→ Material for the task
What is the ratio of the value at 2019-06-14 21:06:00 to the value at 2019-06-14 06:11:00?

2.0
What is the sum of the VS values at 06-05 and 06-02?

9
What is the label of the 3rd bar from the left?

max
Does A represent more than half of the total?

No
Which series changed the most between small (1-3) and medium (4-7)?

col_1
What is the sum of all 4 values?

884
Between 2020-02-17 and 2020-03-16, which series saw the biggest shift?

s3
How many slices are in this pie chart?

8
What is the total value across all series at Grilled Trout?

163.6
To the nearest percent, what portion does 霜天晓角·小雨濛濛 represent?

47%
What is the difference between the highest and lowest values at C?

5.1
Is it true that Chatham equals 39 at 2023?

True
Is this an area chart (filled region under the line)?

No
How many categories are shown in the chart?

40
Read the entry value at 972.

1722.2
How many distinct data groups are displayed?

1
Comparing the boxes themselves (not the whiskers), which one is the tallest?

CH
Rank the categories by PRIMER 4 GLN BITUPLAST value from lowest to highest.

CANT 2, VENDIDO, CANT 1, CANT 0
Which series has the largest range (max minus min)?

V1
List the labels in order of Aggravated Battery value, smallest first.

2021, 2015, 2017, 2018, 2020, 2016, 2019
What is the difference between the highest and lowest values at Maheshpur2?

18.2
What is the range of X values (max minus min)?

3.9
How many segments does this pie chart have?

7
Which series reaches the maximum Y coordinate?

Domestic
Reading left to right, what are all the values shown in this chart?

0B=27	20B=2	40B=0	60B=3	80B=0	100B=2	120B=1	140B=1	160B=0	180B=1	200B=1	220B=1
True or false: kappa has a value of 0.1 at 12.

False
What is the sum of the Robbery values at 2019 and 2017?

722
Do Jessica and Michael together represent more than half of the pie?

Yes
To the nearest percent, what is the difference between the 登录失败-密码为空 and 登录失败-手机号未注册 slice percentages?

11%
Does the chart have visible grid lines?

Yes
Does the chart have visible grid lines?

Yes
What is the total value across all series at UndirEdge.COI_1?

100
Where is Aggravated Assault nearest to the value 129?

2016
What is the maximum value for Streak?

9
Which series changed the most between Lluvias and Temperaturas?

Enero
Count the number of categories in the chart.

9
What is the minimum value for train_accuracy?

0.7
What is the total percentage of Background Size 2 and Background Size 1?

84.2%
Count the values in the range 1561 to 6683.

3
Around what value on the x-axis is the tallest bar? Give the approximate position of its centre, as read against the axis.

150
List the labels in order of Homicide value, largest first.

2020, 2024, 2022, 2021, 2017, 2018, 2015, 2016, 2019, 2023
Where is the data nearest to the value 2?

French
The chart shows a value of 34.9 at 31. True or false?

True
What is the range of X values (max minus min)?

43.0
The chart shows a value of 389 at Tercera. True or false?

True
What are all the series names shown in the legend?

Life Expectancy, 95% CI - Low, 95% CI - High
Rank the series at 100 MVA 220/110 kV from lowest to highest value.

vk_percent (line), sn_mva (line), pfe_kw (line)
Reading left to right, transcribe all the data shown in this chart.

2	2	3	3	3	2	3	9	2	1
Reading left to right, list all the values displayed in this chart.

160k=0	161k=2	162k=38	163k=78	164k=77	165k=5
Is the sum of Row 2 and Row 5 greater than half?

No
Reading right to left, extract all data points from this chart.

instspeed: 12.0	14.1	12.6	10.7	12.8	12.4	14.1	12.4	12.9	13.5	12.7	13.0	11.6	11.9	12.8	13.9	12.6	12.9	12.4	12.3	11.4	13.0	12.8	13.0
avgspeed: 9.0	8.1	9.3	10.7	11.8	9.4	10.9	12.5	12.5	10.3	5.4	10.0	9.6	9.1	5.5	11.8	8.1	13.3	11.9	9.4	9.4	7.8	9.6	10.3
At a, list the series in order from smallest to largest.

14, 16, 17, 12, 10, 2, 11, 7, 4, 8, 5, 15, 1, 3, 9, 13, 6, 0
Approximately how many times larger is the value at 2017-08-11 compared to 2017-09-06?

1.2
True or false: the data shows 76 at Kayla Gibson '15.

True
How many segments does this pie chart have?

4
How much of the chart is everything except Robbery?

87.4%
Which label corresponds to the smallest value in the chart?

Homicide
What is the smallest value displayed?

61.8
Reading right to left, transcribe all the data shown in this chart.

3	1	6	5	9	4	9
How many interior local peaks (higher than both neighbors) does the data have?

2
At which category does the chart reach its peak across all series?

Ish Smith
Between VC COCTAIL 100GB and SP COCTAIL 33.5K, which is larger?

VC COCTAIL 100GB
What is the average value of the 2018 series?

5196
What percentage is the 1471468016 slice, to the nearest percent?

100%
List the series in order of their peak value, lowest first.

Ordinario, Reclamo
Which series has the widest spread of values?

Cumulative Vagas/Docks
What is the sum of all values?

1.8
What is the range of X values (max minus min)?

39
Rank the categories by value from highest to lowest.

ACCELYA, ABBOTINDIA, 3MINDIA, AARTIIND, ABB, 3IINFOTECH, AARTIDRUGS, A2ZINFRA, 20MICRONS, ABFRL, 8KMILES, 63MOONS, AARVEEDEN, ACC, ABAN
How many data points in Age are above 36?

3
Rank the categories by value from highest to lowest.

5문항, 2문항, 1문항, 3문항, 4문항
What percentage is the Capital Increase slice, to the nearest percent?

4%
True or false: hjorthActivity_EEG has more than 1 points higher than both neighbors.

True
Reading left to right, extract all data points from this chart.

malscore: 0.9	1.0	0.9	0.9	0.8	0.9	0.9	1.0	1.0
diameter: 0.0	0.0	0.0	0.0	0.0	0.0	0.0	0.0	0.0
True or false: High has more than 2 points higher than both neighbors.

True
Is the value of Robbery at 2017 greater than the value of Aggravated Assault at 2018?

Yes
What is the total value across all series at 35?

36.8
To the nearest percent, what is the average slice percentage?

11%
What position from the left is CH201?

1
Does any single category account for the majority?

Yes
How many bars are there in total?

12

→ Job item
Pull out every line of the records that contains the word "neighbors", matching case exactly.

→ Written answer
How many interior local peaks (higher than both neighbors) does the data have?
True or false: hjorthActivity_EEG has more than 1 points higher than both neighbors.
True or false: High has more than 2 points higher than both neighbors.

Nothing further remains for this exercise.